_Task instructions:_ Scan the records for the word "Adhes". Return each line where it is found.

_Exercise input:_
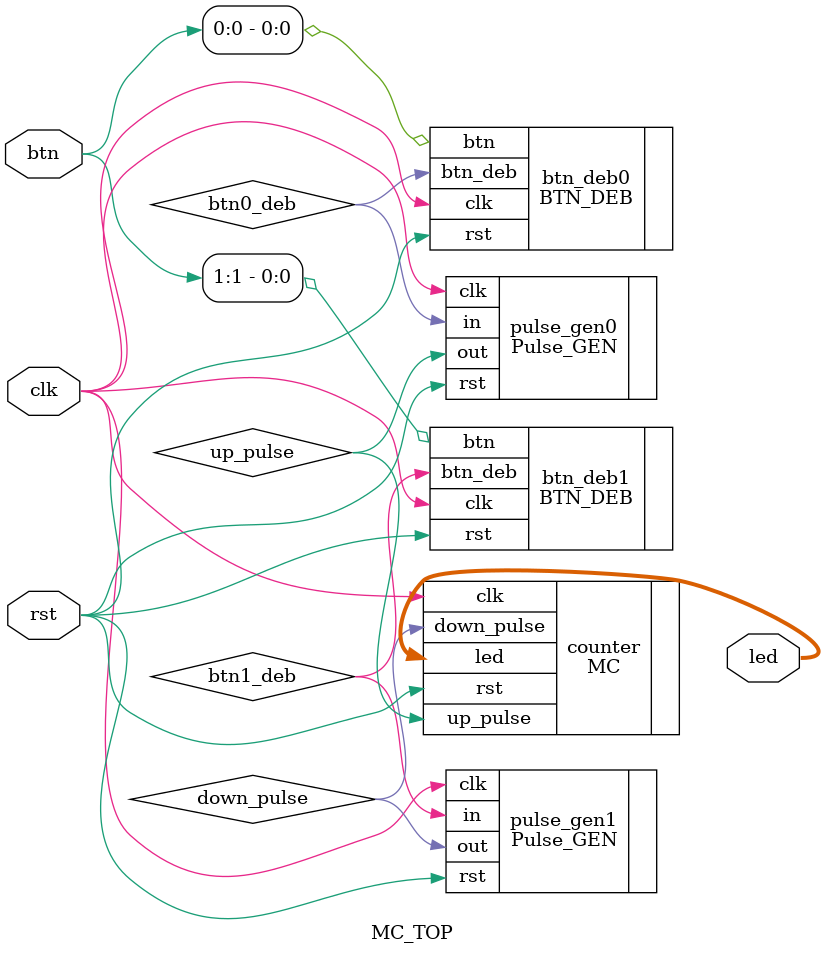
<source format=v>
module MC_TOP (
    input clk, rst,
    input [1:0] btn,
    output [3:0] led
);

    
    wire btn0_deb, btn1_deb;
    wire up_pulse, down_pulse;
    BTN_DEB btn_deb0 (
        .clk(clk),
        .rst(rst),
        .btn(btn[0]),
        .btn_deb(btn0_deb)
    );

    BTN_DEB btn_deb1 (
        .clk(clk),
        .rst(rst),
        .btn(btn[1]),
        .btn_deb(btn1_deb)
    );

  
    Pulse_GEN pulse_gen0 (
        .clk(clk),
        .rst(rst),
        .in(btn0_deb),
        .out(up_pulse)
    );

    Pulse_GEN pulse_gen1 (
        .clk(clk),
        .rst(rst),
        .in(btn1_deb),
        .out(down_pulse)
    );

    
    MC counter (
        .clk(clk),
        .rst(rst),
        .up_pulse(up_pulse),
        .down_pulse(down_pulse),
        .led(led)
    );

endmodule
</source>
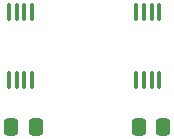
<source format=gbp>
G04 #@! TF.GenerationSoftware,KiCad,Pcbnew,(6.0.1)*
G04 #@! TF.CreationDate,2024-05-17T17:22:04+02:00*
G04 #@! TF.ProjectId,pmod_memory_module,706d6f64-5f6d-4656-9d6f-72795f6d6f64,rev?*
G04 #@! TF.SameCoordinates,Original*
G04 #@! TF.FileFunction,Paste,Bot*
G04 #@! TF.FilePolarity,Positive*
%FSLAX46Y46*%
G04 Gerber Fmt 4.6, Leading zero omitted, Abs format (unit mm)*
G04 Created by KiCad (PCBNEW (6.0.1)) date 2024-05-17 17:22:04*
%MOMM*%
%LPD*%
G01*
G04 APERTURE LIST*
G04 Aperture macros list*
%AMRoundRect*
0 Rectangle with rounded corners*
0 $1 Rounding radius*
0 $2 $3 $4 $5 $6 $7 $8 $9 X,Y pos of 4 corners*
0 Add a 4 corners polygon primitive as box body*
4,1,4,$2,$3,$4,$5,$6,$7,$8,$9,$2,$3,0*
0 Add four circle primitives for the rounded corners*
1,1,$1+$1,$2,$3*
1,1,$1+$1,$4,$5*
1,1,$1+$1,$6,$7*
1,1,$1+$1,$8,$9*
0 Add four rect primitives between the rounded corners*
20,1,$1+$1,$2,$3,$4,$5,0*
20,1,$1+$1,$4,$5,$6,$7,0*
20,1,$1+$1,$6,$7,$8,$9,0*
20,1,$1+$1,$8,$9,$2,$3,0*%
G04 Aperture macros list end*
%ADD10RoundRect,0.250000X-0.337500X-0.475000X0.337500X-0.475000X0.337500X0.475000X-0.337500X0.475000X0*%
%ADD11RoundRect,0.100000X-0.100000X0.637500X-0.100000X-0.637500X0.100000X-0.637500X0.100000X0.637500X0*%
G04 APERTURE END LIST*
D10*
X42269500Y-34798000D03*
X44344500Y-34798000D03*
X31474500Y-34798000D03*
X33549500Y-34798000D03*
D11*
X42078000Y-25077500D03*
X42728000Y-25077500D03*
X43378000Y-25077500D03*
X44028000Y-25077500D03*
X44028000Y-30802500D03*
X43378000Y-30802500D03*
X42728000Y-30802500D03*
X42078000Y-30802500D03*
X31283000Y-25061500D03*
X31933000Y-25061500D03*
X32583000Y-25061500D03*
X33233000Y-25061500D03*
X33233000Y-30786500D03*
X32583000Y-30786500D03*
X31933000Y-30786500D03*
X31283000Y-30786500D03*
M02*

</source>
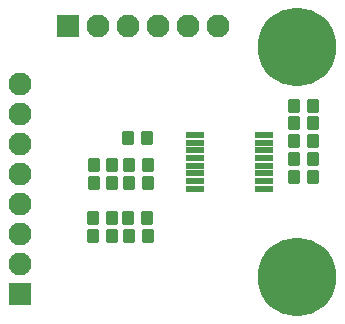
<source format=gts>
G04*
G04 #@! TF.GenerationSoftware,Altium Limited,Altium Designer,24.10.1 (45)*
G04*
G04 Layer_Color=8388736*
%FSLAX25Y25*%
%MOIN*%
G70*
G04*
G04 #@! TF.SameCoordinates,7D61CDC6-73F6-4491-BD7D-58E7267C6A93*
G04*
G04*
G04 #@! TF.FilePolarity,Negative*
G04*
G01*
G75*
G04:AMPARAMS|DCode=17|XSize=49.21mil|YSize=41.34mil|CornerRadius=5.61mil|HoleSize=0mil|Usage=FLASHONLY|Rotation=90.000|XOffset=0mil|YOffset=0mil|HoleType=Round|Shape=RoundedRectangle|*
%AMROUNDEDRECTD17*
21,1,0.04921,0.03012,0,0,90.0*
21,1,0.03799,0.04134,0,0,90.0*
1,1,0.01122,0.01506,0.01900*
1,1,0.01122,0.01506,-0.01900*
1,1,0.01122,-0.01506,-0.01900*
1,1,0.01122,-0.01506,0.01900*
%
%ADD17ROUNDEDRECTD17*%
G04:AMPARAMS|DCode=18|XSize=49.21mil|YSize=41.34mil|CornerRadius=6.5mil|HoleSize=0mil|Usage=FLASHONLY|Rotation=270.000|XOffset=0mil|YOffset=0mil|HoleType=Round|Shape=RoundedRectangle|*
%AMROUNDEDRECTD18*
21,1,0.04921,0.02835,0,0,270.0*
21,1,0.03622,0.04134,0,0,270.0*
1,1,0.01299,-0.01417,-0.01811*
1,1,0.01299,-0.01417,0.01811*
1,1,0.01299,0.01417,0.01811*
1,1,0.01299,0.01417,-0.01811*
%
%ADD18ROUNDEDRECTD18*%
G04:AMPARAMS|DCode=19|XSize=62.99mil|YSize=19.68mil|CornerRadius=3.94mil|HoleSize=0mil|Usage=FLASHONLY|Rotation=0.000|XOffset=0mil|YOffset=0mil|HoleType=Round|Shape=RoundedRectangle|*
%AMROUNDEDRECTD19*
21,1,0.06299,0.01181,0,0,0.0*
21,1,0.05512,0.01968,0,0,0.0*
1,1,0.00787,0.02756,-0.00591*
1,1,0.00787,-0.02756,-0.00591*
1,1,0.00787,-0.02756,0.00591*
1,1,0.00787,0.02756,0.00591*
%
%ADD19ROUNDEDRECTD19*%
%ADD20C,0.07677*%
%ADD21R,0.07677X0.07677*%
%ADD22R,0.07677X0.07677*%
%ADD23C,0.26181*%
D17*
X62205Y62008D02*
D03*
X55905D02*
D03*
X117323Y72835D02*
D03*
X111024D02*
D03*
X117323Y66929D02*
D03*
X111024D02*
D03*
X117323Y61024D02*
D03*
X111024D02*
D03*
X50394Y29528D02*
D03*
X44094D02*
D03*
X50394Y35433D02*
D03*
X44094D02*
D03*
X50591Y47244D02*
D03*
X44291D02*
D03*
X50591Y53150D02*
D03*
X44291D02*
D03*
D18*
X56102Y29528D02*
D03*
X62402D02*
D03*
X55905Y35433D02*
D03*
X62205D02*
D03*
X56102Y47244D02*
D03*
X62402D02*
D03*
X56102Y53150D02*
D03*
X62402D02*
D03*
X111024Y49213D02*
D03*
X117323D02*
D03*
X111024Y55118D02*
D03*
X117323D02*
D03*
D19*
X100984Y63090D02*
D03*
Y60532D02*
D03*
Y57972D02*
D03*
Y55413D02*
D03*
Y52854D02*
D03*
Y50295D02*
D03*
Y47736D02*
D03*
Y45177D02*
D03*
X78150D02*
D03*
Y47736D02*
D03*
Y50295D02*
D03*
Y52854D02*
D03*
Y55413D02*
D03*
Y57972D02*
D03*
Y60532D02*
D03*
Y63090D02*
D03*
D20*
X19685Y80197D02*
D03*
Y70197D02*
D03*
Y30197D02*
D03*
Y20197D02*
D03*
Y40197D02*
D03*
Y50197D02*
D03*
Y60197D02*
D03*
X85630Y99410D02*
D03*
X75630D02*
D03*
X65630D02*
D03*
X45630D02*
D03*
X55630D02*
D03*
D21*
X19685Y10197D02*
D03*
D22*
X35630Y99410D02*
D03*
D23*
X112205Y15748D02*
D03*
Y92520D02*
D03*
M02*

</source>
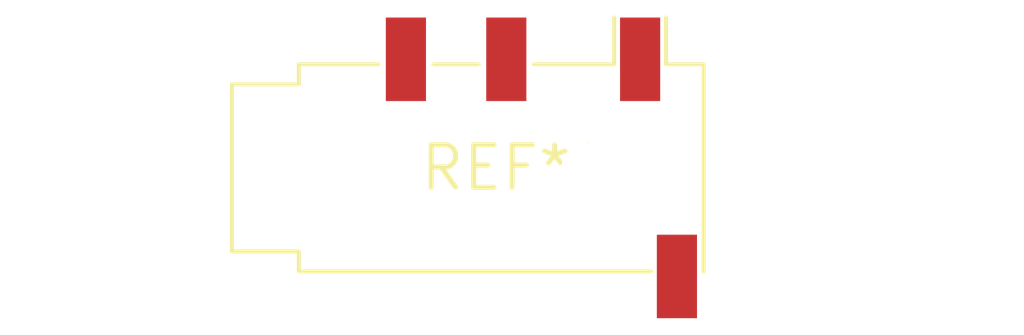
<source format=kicad_pcb>
(kicad_pcb (version 20240108) (generator pcbnew)

  (general
    (thickness 1.6)
  )

  (paper "A4")
  (layers
    (0 "F.Cu" signal)
    (31 "B.Cu" signal)
    (32 "B.Adhes" user "B.Adhesive")
    (33 "F.Adhes" user "F.Adhesive")
    (34 "B.Paste" user)
    (35 "F.Paste" user)
    (36 "B.SilkS" user "B.Silkscreen")
    (37 "F.SilkS" user "F.Silkscreen")
    (38 "B.Mask" user)
    (39 "F.Mask" user)
    (40 "Dwgs.User" user "User.Drawings")
    (41 "Cmts.User" user "User.Comments")
    (42 "Eco1.User" user "User.Eco1")
    (43 "Eco2.User" user "User.Eco2")
    (44 "Edge.Cuts" user)
    (45 "Margin" user)
    (46 "B.CrtYd" user "B.Courtyard")
    (47 "F.CrtYd" user "F.Courtyard")
    (48 "B.Fab" user)
    (49 "F.Fab" user)
    (50 "User.1" user)
    (51 "User.2" user)
    (52 "User.3" user)
    (53 "User.4" user)
    (54 "User.5" user)
    (55 "User.6" user)
    (56 "User.7" user)
    (57 "User.8" user)
    (58 "User.9" user)
  )

  (setup
    (pad_to_mask_clearance 0)
    (pcbplotparams
      (layerselection 0x00010fc_ffffffff)
      (plot_on_all_layers_selection 0x0000000_00000000)
      (disableapertmacros false)
      (usegerberextensions false)
      (usegerberattributes false)
      (usegerberadvancedattributes false)
      (creategerberjobfile false)
      (dashed_line_dash_ratio 12.000000)
      (dashed_line_gap_ratio 3.000000)
      (svgprecision 4)
      (plotframeref false)
      (viasonmask false)
      (mode 1)
      (useauxorigin false)
      (hpglpennumber 1)
      (hpglpenspeed 20)
      (hpglpendiameter 15.000000)
      (dxfpolygonmode false)
      (dxfimperialunits false)
      (dxfusepcbnewfont false)
      (psnegative false)
      (psa4output false)
      (plotreference false)
      (plotvalue false)
      (plotinvisibletext false)
      (sketchpadsonfab false)
      (subtractmaskfromsilk false)
      (outputformat 1)
      (mirror false)
      (drillshape 1)
      (scaleselection 1)
      (outputdirectory "")
    )
  )

  (net 0 "")

  (footprint "Jack_3.5mm_PJ320D_Horizontal" (layer "F.Cu") (at 0 0))

)

</source>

_Solution below:_
    (32 "B.Adhes" user "B.Adhesive")
    (33 "F.Adhes" user "F.Adhesive")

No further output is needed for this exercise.